### RECORDS

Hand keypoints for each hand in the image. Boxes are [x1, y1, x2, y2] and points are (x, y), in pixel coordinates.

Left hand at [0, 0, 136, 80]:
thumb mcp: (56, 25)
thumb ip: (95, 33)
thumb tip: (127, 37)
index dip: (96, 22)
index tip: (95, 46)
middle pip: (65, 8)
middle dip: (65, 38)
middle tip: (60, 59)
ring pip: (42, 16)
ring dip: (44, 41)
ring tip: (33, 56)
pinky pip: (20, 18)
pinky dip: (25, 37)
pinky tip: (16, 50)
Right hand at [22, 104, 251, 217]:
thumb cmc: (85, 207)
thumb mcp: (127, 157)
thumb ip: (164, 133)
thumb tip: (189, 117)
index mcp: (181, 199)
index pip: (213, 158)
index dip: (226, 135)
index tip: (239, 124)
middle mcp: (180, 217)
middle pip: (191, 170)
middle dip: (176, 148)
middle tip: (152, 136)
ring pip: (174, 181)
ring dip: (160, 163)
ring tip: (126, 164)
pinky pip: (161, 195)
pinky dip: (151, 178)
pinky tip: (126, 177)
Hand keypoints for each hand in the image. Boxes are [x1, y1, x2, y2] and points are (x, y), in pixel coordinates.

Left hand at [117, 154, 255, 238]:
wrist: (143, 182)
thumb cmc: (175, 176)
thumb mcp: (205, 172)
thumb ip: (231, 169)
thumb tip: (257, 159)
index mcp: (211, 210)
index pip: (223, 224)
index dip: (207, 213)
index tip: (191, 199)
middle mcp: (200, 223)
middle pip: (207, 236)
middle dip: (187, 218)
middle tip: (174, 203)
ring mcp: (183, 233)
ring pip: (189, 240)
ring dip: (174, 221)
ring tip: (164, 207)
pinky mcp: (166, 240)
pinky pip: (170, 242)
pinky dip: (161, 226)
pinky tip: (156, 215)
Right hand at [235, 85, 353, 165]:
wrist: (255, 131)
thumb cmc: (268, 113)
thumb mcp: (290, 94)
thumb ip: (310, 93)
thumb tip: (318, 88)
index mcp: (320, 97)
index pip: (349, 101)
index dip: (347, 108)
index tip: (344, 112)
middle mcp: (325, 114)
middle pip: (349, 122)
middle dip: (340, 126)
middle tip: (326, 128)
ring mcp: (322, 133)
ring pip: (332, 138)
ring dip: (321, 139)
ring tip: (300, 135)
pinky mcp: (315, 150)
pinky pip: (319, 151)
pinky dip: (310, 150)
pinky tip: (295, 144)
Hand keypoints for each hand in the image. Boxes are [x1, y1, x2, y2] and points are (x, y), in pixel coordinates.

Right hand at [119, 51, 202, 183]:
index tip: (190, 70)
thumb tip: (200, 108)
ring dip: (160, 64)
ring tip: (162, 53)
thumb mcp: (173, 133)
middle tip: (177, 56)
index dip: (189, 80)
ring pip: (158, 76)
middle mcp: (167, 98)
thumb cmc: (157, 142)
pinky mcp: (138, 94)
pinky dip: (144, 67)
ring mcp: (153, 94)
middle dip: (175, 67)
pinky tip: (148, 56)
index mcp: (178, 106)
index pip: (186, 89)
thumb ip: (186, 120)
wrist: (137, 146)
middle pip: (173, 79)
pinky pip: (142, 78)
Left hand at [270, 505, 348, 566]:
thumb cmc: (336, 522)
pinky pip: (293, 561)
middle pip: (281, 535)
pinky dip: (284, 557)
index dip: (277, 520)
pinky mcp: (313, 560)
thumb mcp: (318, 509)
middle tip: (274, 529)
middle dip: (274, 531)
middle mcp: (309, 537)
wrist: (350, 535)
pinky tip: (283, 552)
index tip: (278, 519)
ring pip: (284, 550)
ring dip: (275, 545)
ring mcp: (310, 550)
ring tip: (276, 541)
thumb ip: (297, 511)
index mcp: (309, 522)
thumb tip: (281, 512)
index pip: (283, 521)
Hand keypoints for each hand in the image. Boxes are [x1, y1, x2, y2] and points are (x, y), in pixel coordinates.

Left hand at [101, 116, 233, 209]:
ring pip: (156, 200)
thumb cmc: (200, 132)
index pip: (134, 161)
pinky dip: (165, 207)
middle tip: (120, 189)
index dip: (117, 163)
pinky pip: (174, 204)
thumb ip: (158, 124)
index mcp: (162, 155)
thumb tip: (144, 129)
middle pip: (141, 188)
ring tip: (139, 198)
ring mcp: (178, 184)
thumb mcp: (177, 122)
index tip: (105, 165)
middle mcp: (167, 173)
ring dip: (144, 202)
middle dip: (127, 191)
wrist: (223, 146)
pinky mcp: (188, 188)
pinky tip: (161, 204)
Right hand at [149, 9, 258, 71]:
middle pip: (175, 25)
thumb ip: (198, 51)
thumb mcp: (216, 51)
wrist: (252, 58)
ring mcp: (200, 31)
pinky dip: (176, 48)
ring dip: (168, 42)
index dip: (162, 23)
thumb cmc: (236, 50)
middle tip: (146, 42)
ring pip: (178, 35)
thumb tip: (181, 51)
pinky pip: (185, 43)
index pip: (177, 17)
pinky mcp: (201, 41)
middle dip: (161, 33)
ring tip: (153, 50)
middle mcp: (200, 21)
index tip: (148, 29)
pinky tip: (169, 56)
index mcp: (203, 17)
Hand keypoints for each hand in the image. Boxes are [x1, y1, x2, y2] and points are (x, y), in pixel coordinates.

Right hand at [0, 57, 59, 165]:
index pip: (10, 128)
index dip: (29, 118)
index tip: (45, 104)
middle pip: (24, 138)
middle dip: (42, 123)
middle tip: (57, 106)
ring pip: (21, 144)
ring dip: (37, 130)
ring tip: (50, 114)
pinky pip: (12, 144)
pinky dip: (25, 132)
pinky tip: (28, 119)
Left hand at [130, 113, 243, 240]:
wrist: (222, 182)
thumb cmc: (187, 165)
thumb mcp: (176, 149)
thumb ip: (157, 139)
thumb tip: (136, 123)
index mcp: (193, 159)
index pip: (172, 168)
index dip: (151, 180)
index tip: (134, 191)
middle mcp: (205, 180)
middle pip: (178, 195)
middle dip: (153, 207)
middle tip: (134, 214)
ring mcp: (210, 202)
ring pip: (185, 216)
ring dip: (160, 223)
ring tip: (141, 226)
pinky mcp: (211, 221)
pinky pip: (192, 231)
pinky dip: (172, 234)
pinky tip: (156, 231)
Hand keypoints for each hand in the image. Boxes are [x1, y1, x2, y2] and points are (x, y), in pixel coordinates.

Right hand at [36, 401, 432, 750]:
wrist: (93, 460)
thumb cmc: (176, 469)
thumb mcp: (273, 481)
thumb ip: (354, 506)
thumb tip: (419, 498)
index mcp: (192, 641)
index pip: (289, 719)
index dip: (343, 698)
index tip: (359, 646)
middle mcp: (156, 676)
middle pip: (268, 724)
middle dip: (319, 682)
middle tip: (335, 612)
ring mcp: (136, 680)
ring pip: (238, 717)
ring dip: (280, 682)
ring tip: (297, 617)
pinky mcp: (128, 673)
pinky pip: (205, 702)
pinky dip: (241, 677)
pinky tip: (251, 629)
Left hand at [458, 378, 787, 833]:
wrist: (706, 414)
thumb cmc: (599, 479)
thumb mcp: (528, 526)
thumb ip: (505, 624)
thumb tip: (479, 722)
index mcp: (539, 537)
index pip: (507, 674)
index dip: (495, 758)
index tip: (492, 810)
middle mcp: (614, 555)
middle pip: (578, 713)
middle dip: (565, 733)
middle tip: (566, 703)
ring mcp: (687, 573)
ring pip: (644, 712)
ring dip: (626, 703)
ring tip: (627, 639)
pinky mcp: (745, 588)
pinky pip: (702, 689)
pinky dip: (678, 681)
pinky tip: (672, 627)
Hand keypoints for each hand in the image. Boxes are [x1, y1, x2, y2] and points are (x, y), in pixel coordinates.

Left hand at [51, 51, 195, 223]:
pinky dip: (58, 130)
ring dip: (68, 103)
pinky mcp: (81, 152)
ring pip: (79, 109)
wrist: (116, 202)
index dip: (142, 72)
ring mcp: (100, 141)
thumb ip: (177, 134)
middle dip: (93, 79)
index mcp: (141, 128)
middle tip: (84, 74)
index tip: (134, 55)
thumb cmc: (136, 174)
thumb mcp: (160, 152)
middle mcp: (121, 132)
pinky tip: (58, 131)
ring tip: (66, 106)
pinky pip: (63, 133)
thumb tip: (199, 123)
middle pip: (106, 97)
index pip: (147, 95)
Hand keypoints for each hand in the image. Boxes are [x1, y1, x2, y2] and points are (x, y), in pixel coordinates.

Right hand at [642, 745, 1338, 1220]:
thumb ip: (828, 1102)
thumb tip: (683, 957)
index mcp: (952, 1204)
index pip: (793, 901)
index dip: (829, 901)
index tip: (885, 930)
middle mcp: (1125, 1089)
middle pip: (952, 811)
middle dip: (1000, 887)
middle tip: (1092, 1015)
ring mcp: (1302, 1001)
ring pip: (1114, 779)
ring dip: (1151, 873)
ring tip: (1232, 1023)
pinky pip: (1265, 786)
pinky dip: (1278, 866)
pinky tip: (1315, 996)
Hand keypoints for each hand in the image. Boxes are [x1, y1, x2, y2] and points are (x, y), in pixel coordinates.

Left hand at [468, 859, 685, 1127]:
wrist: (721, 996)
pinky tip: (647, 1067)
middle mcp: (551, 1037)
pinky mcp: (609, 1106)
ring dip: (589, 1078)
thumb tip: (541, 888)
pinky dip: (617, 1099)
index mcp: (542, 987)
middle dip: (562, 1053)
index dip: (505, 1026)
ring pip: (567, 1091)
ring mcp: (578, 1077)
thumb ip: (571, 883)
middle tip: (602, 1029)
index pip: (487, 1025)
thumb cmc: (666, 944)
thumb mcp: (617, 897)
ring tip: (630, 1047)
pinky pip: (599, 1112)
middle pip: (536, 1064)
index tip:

######

- TO DO -
Write down, word for word, the lines above from the one containing "thumb ip: (505, 624)" through the one containing "ring dip: (626, 703)", both ends included.

- RESPONSE BOX -
thumb ip: (505, 624)
thumb tip: (479, 722)
index mcp: (539, 537)
index pip: (507, 674)
index dip: (495, 758)
index tip: (492, 810)
middle mcp: (614, 555)
middle pip: (578, 713)
middle dip: (565, 733)
middle tip: (566, 703)
ring mcp: (687, 573)
ring pip: (644, 712)
ring dip: (626, 703)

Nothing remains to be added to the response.